- Problem to work on -
Please answer from the post on Mumbai sights: during which dynasty's era was the Banganga tank originally built?

- Selected excerpt -

Monday, May 28, 2007

Have you been here, Mumbaikar ?

Most of these places are on Mumbai’s tourist circuit or listed in the Lonely Planet. They are popular with tourists but Mumbaikars have no time to visit them due to their busy and hectic life in the city. Here are ten such places and if you have not been here, it is still not too late as all are worth a dekko.

Banganga Tank and Temple Precinct

Banganga located at Walkeshwar is a rectangular water tank surrounded by stone steps. It was originally constructed during the era of the Silhara dynasty (810-1240 A.D.). It is located within a temple precinct with eight temples like the Walukeshwar, Venkateshwar Balaji and Rameshwar temples. Go here and you will be far away from the city noise with just serene water and occasional quacking of ducks and geese for company.

Borivali National Park

Mumbai’s biggest ‘green lung’, this forest covers 140 sq kms and is home to more than 1000 species of plants, 40 species of mammals and 251 species of birds. Kanheri caves that date back from the 1st to 9th century are also located in this forest.

Khotachi Wadi and Matharpakhadi

Walk around these heritage precincts located in Girgaon and Mazgaon before they vanish. Both these ‘quartiers’ have some quaint 19th century built houses with beautiful balconies, verandahs and wooden staircases. Wander around through the narrow lanes and the quietude will make you feel that you are not in Mumbai.

Haji Ali Dargah

You must have seen this early 19th century shrine from the bus on your way to work or home but have never visited it. Built in the Indo-Islamic style, this is the tomb of the Muslim Sufi saint Hazrath Haji Ali. A narrow walkway through the sea not accessible during high tide would lead you to the dargah which is on an island in the middle of the Arabian Sea.

Chart comprehension data
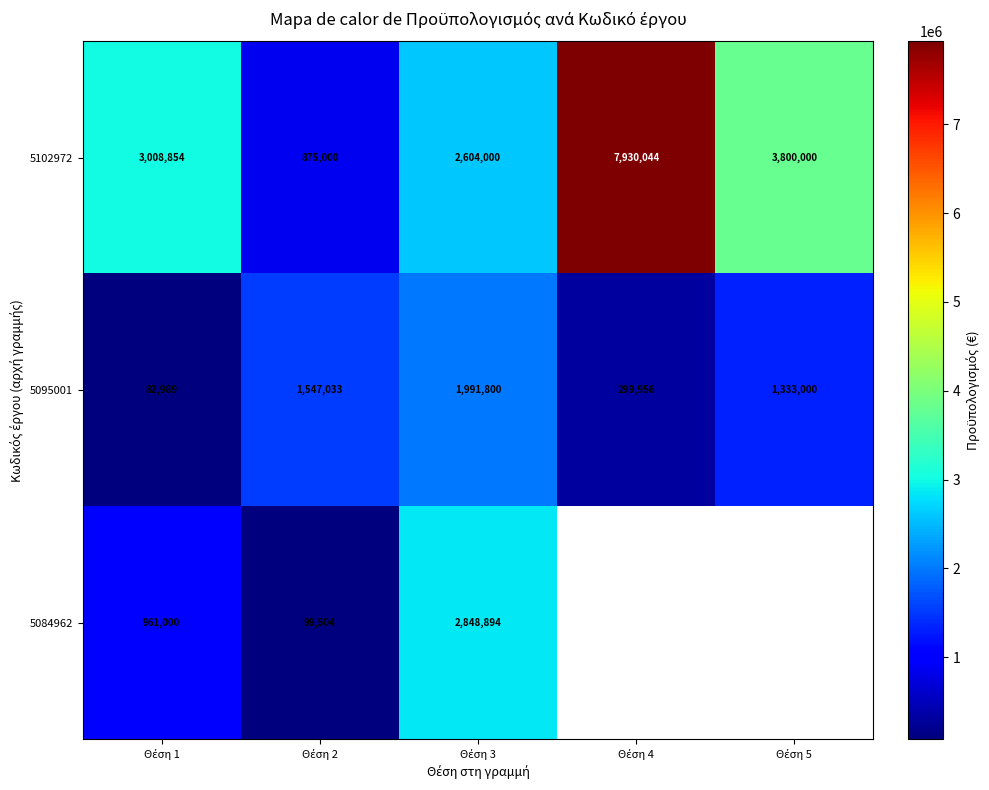

Which category has the highest value in the 5102972 series?

Θέση 4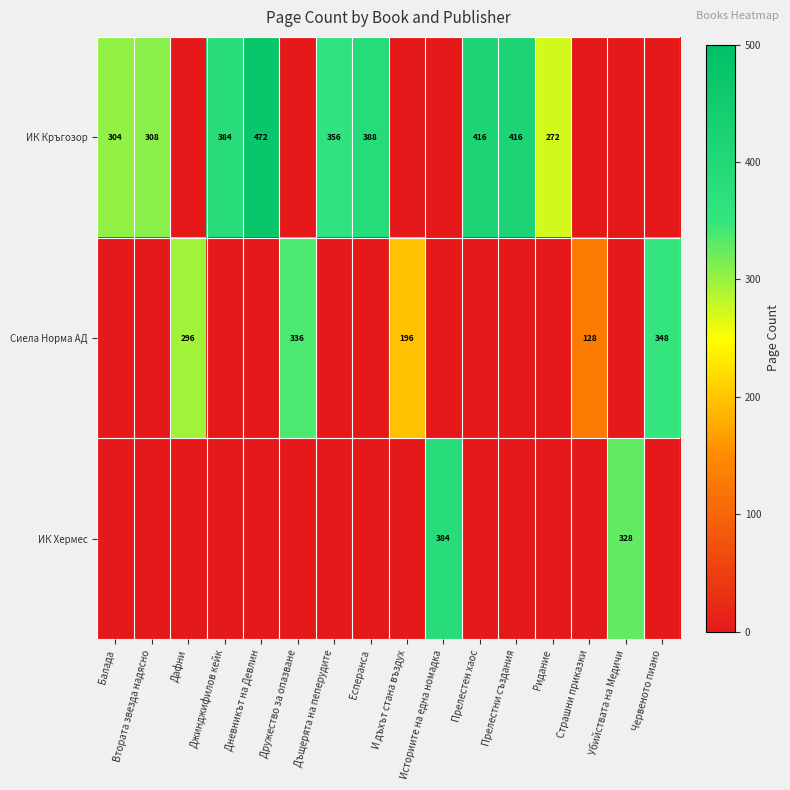

Is it true that ИК Кръгозор equals 272 at Ридание?

True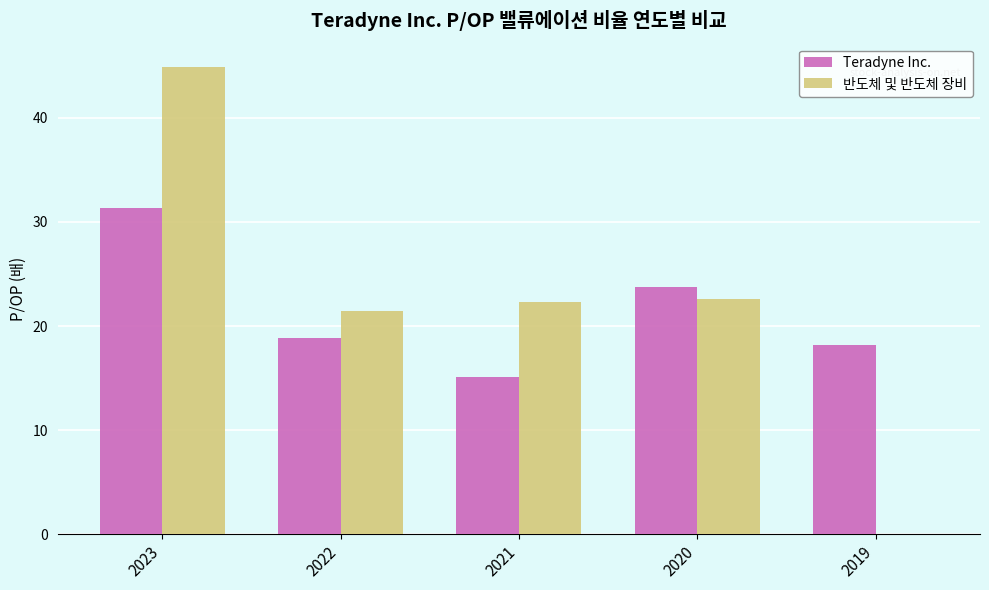

At which category is the sum across all series the highest?

2023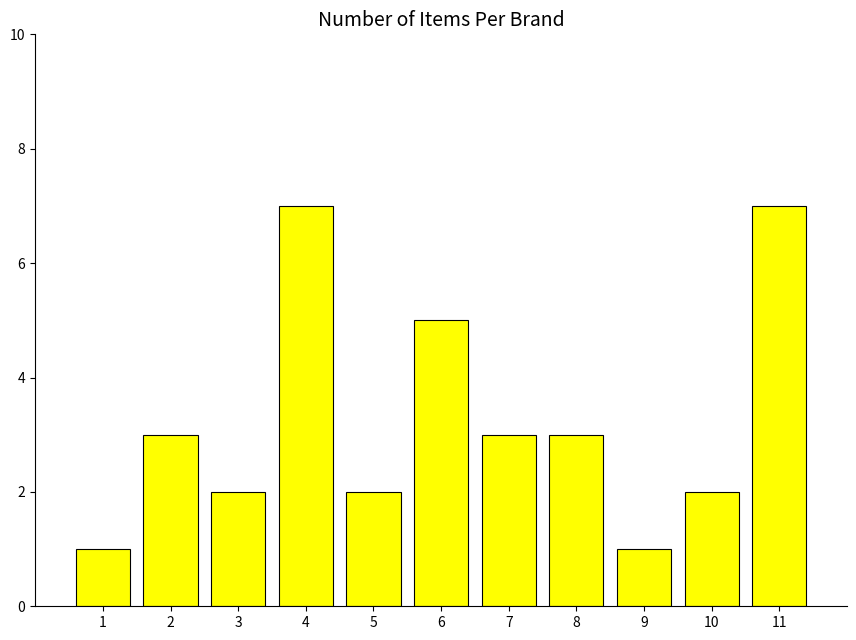

Does the chart contain any negative values?

No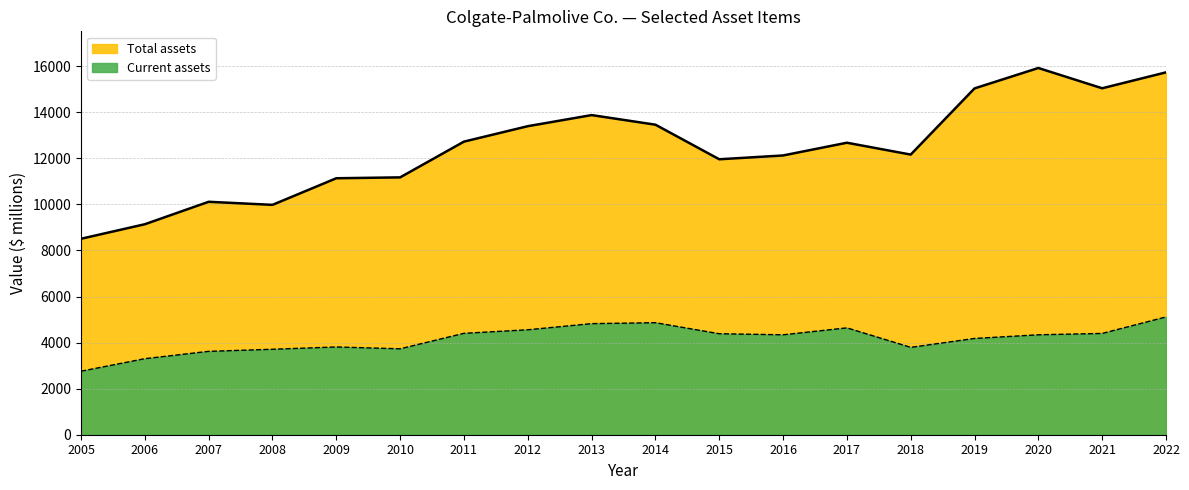

What is the spread (max minus min) of values at 2006?

5837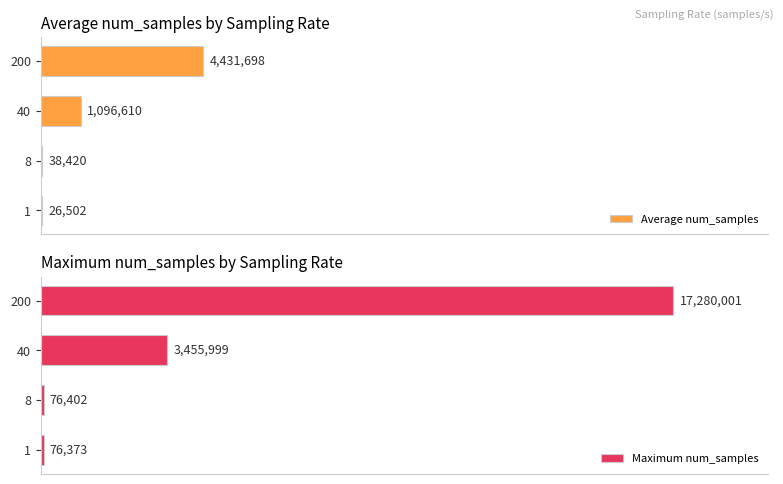

What is the average value of the Maximum num_samples series?

5222193.8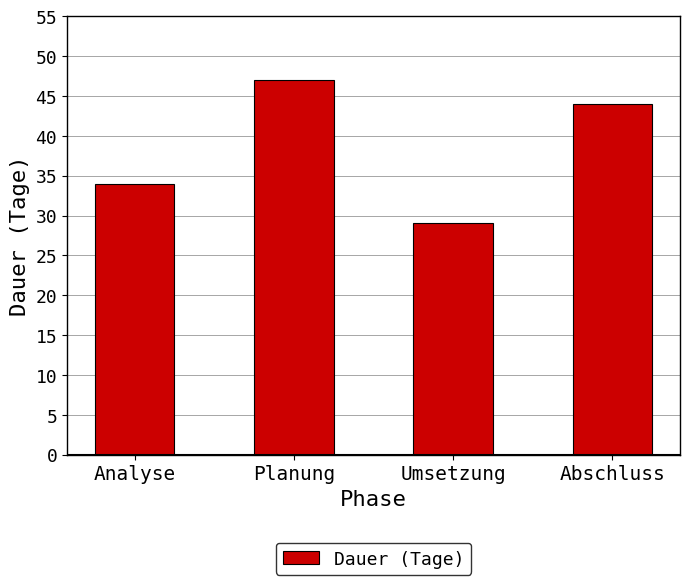

What is the label of the 4th bar from the left?

Abschluss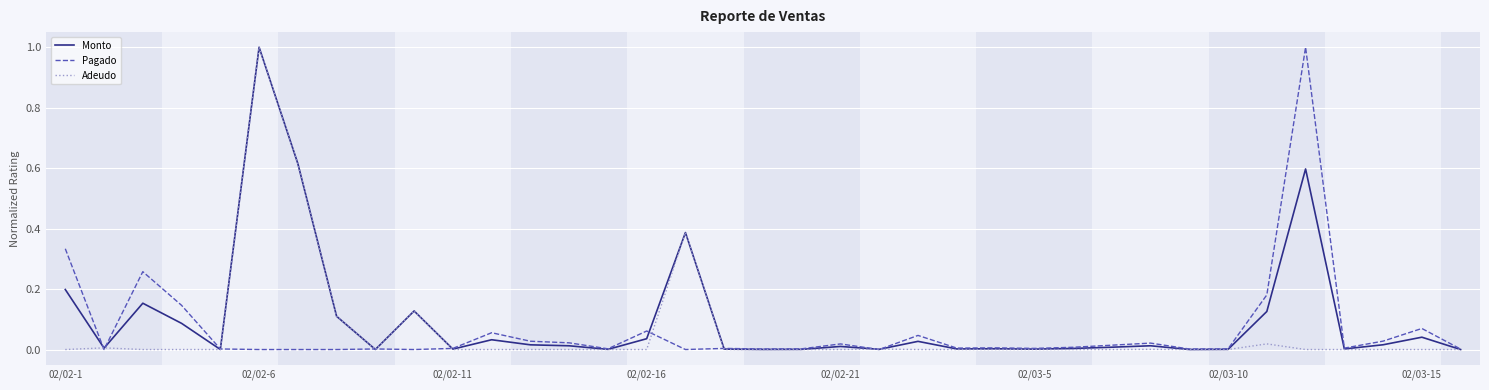

Count the number of data series in this chart.

3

- The answer -
The Silhara dynasty (810-1240 A.D.).